There’s nothing quite as inexplicable as staying up all night to finish reading a good book. It’s not like the book is going anywhere…and the story won’t change…but I still can’t put it down.
This weekend, I went on a bit of a book bender and read The House By the Lake and Everything We Keep. A historical fiction that bounces between pre-WWII Europe and San Francisco, The House on the Lake was a quick, if not totally satisfying, read. The story follows Anna, a successful café owner, as she journeys through pieces of her Grandfather Max’s life and attempts to patch together his life story while holding hostage her own broken heart.
I enjoyed the pre-WWII European setting of the book. Carey is fantastic at building a scene, right down to the details of the light shimmering on the lake, and the book had a fantastic story-line. A large portion of this plot is Max’s endless secrecy and riddles, which while intriguing at first, got old and annoying as he never revealed anything important. It would have been better if Anna had found a letter in Max’s belongings or an old photograph or something beyond the cryptic 10 second phone calls she shared with Max.
Of all of the characters introduced in this book, and there are dozens (many superfluous to the story), the characters of Isabel and Marthe are by far the most intriguing and most well developed. One couldn’t help but feel sympathy with Isabel’s teenage longing for belonging, acceptance, and a steady future.
Some of the major characters felt under developed and incomplete. Max, while a major character and the cause for the entire plot, never fleshed out or developed, leaving one wondering why Anna would fly around the world on a whim to satisfy his request of retrieving a lost item from his childhood home. Wil, also a major player, never fleshed out entirely, he was dropped into the book like a modern day Prince Charming. He’s gorgeous, has a great career, a beautiful house, impeccable manners, and not a single flaw in sight.
Because certain characters were much more fleshed out than others, the book had a little bit of an unbalanced feeling as you read. I cared immensely about Isabel, but couldn’t muster up an ounce of sympathy for Max’s sister, despite her incredible story.
In addition to the character imbalance, some of the relationships between the characters weren’t as developed as a reader would hope they’d be.

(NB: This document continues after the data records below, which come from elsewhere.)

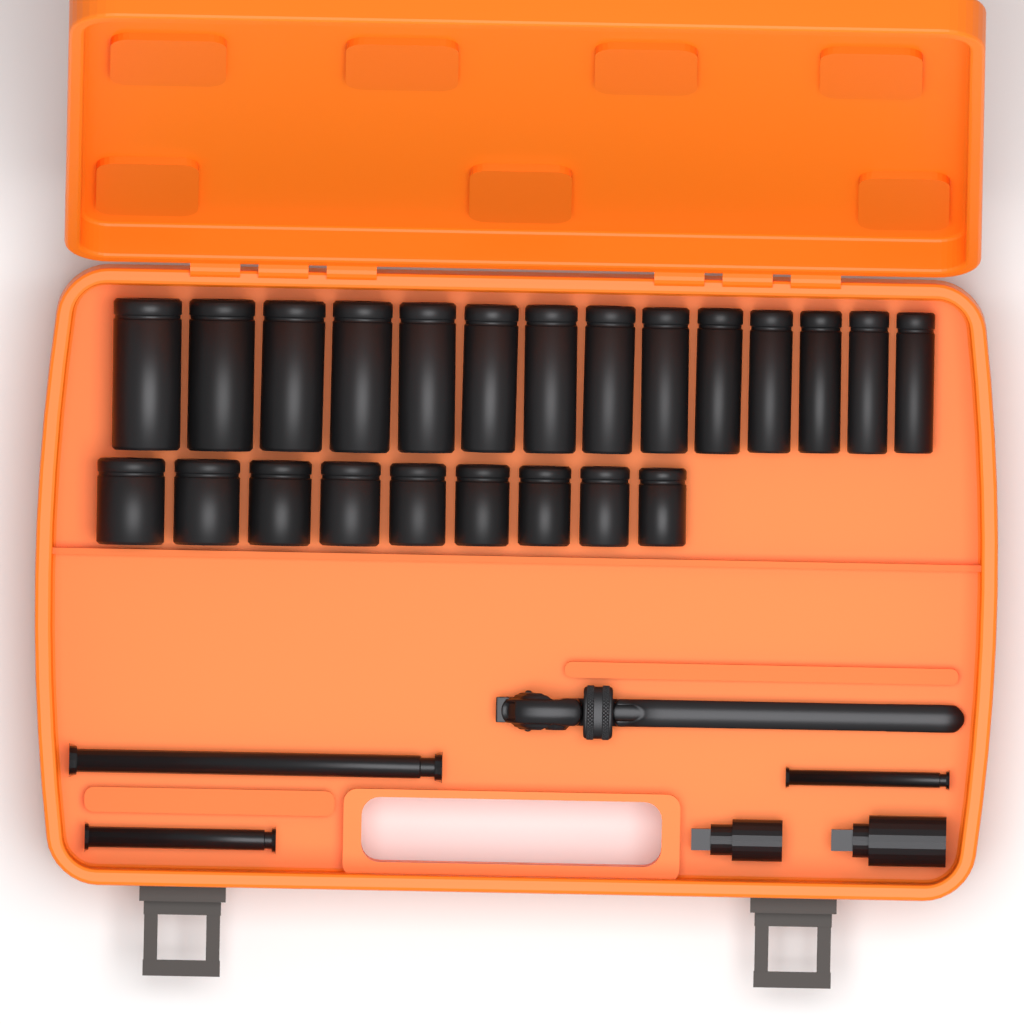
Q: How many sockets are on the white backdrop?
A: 23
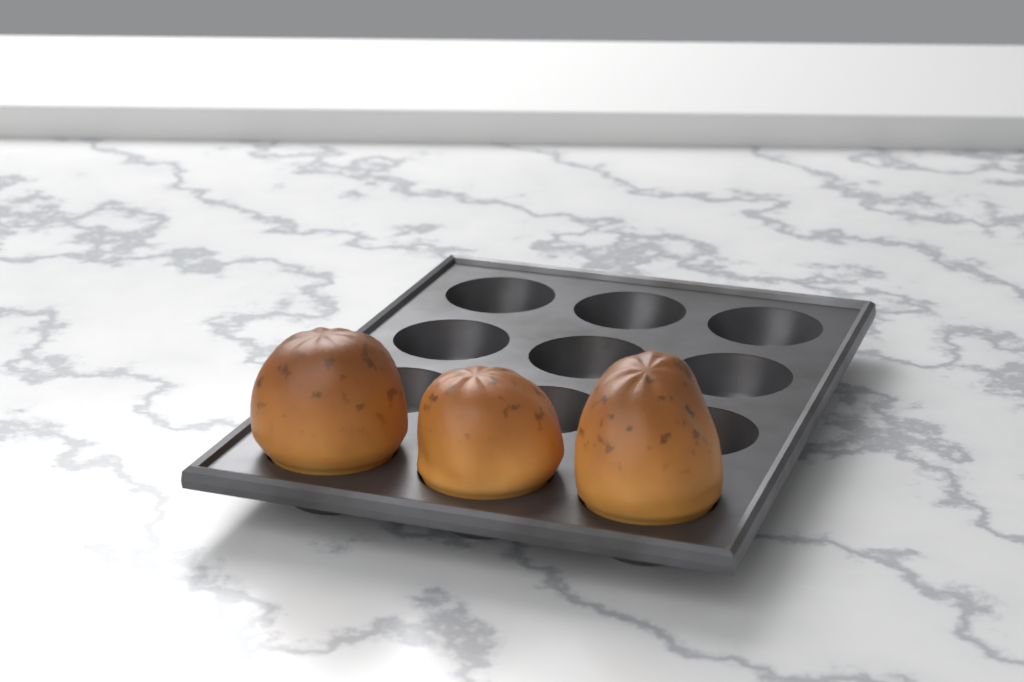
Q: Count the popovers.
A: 3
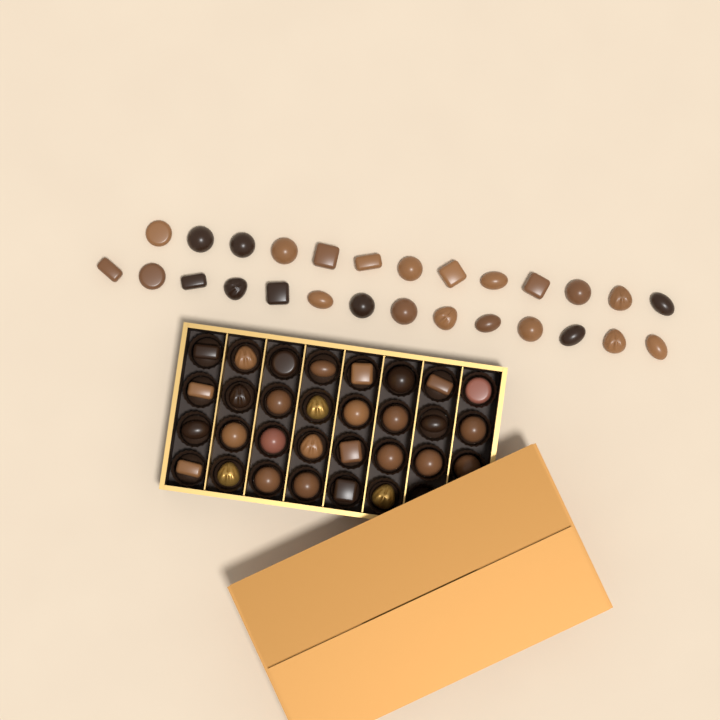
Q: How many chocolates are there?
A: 57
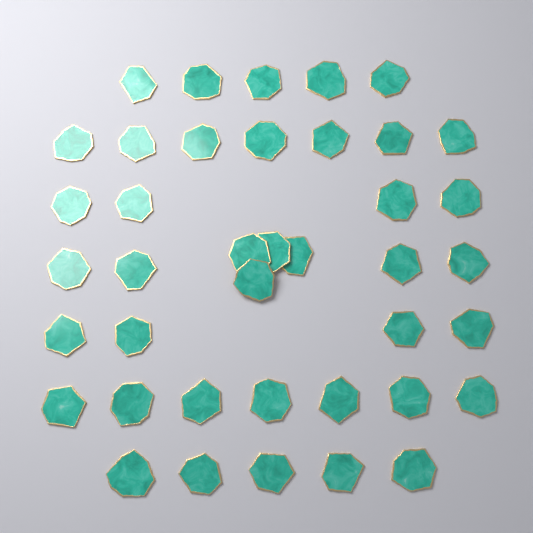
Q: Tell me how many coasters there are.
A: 40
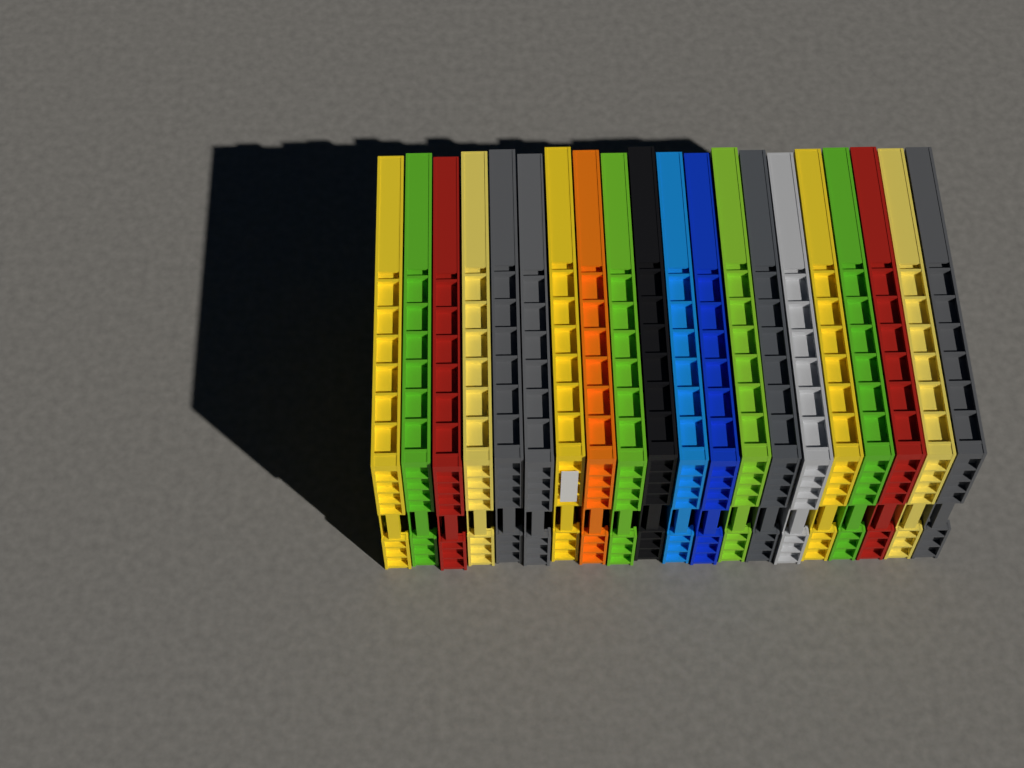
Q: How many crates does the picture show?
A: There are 20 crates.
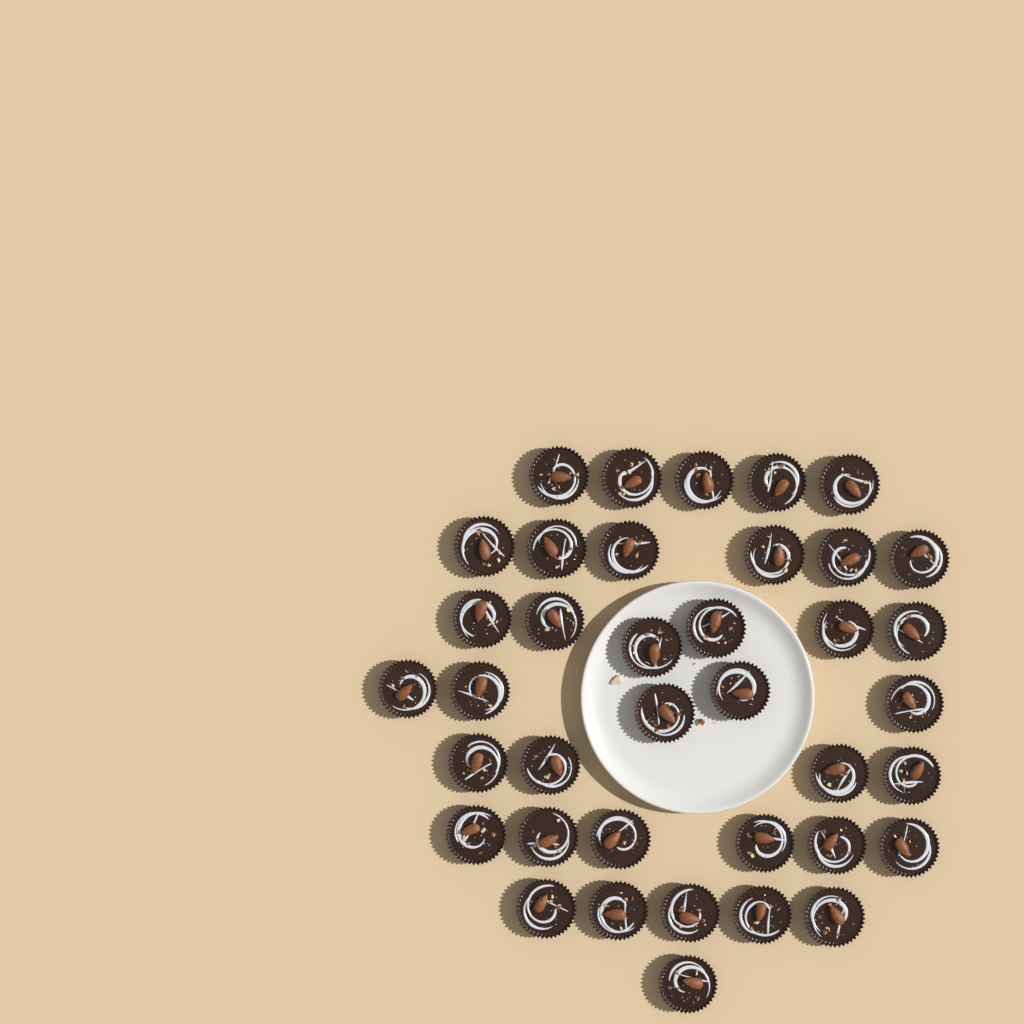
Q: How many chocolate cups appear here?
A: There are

Carey spent a lot of time detailing nonessential characters like Cass, the Mayor, and Wil’s friends, while leaving the important relationships gaping with large holes that the reader was left to patch together.

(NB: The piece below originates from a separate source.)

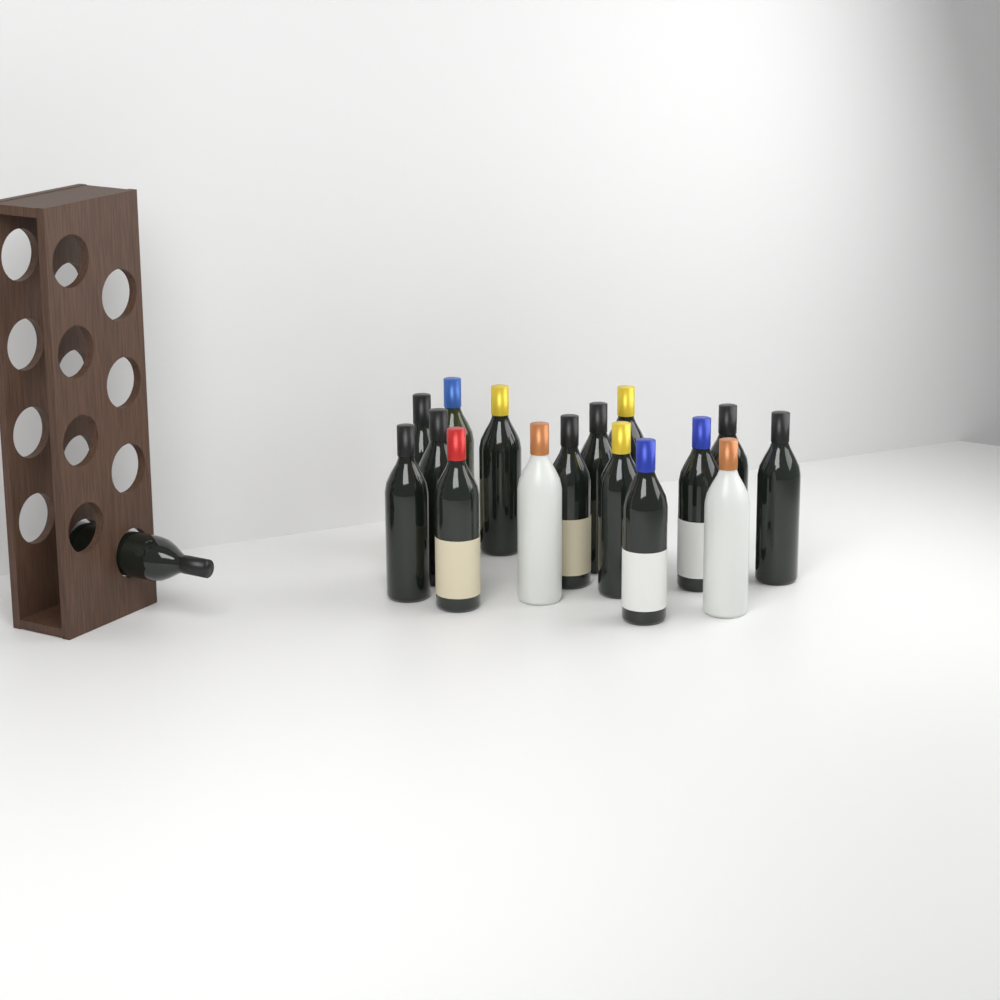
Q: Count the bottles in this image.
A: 17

I would have liked to see more development of a relationship between Anna and Max beyond the author’s approach of telling the reader how much Anna loved her grandfather. I also would have loved to see a little bit more depth in Max’s relationships with Isabel, his sister, Hans, and how he came to marry Jean. Anna’s relationships with Ingrid and Wil felt a little too fairy-tale all is well, as did what should have been a complicated relationship (but wasn’t) between Anna and Ingrid.
In between all of the characters, the relationships, and travelling through time and countries, WWII and Hitler loomed in the background and on the fringes of Isabel and Max’s relationship, never making their way into the forefront of the story. The fear and panic creeping through Europe at this time was never really addressed in the characters beyond rumors and familial duty.
I kept reading thinking all of Max’s life would be revealed in a satisfactory way, which it wasn’t. Ella Carey never went on to explain how Max got to America, how he met Anna’s grandmother, why he married her, etc.
All in all, this was a quick and easy read. The character development could use some work, but it had a good story-line. This is a definite summer beach or poolside read when you want something with a good story-line that isn’t too complex.
Title: The House on the Lake
Rating: 3 stars
Location best to enjoy: Beach or Pool
Best Paired with: Something summery and light, like a summer Grapefruit beer or a light sangria.